Confirmed. Implementation will be a bit awkward unless done as pattern where it should be straight-forward. I wouldn't suggest the backend lie and implement vector integer division patterns.
Note that this is only valid with -fno-trapping-math (since integer division is not permitted to raise the "inexact" exception flag). (With AVX-512 there are instruction variants that suppress exceptions and so could be used even with -ftrapping-math.)

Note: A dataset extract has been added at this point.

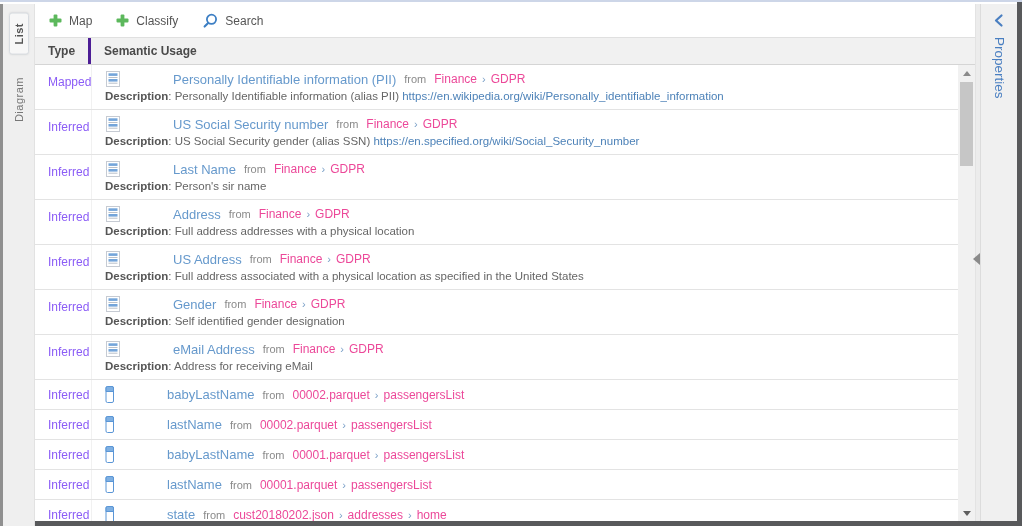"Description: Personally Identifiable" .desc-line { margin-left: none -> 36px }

IIUC, AVX512 only allows overriding the rounding-mode from div instructions. So that wouldn't help. What standard requires that "integer division is not permitted to raise the "inexact" exception flag"? C++ points to C which says: "Certain programming conventions support the intended model of use for the floating-point environment: — a function call does not alter its caller’s floating-point control modes, clear its caller’s floating-point status flags, nor depend on the state of its caller’s floating-point status flags unless the function is so documented; — a function call is assumed to require default floating-point control modes, unless its documentation promises otherwise; — a function call is assumed to have the potential for raising floating-point exceptions, unless its documentation promises otherwise." [§7.6 p3] Thus it's a valid implementation to use floating point division for a SIMD type library, but not valid for auto-vectorization of integer division? (For vector_size(N) types the spec is up to you, no?)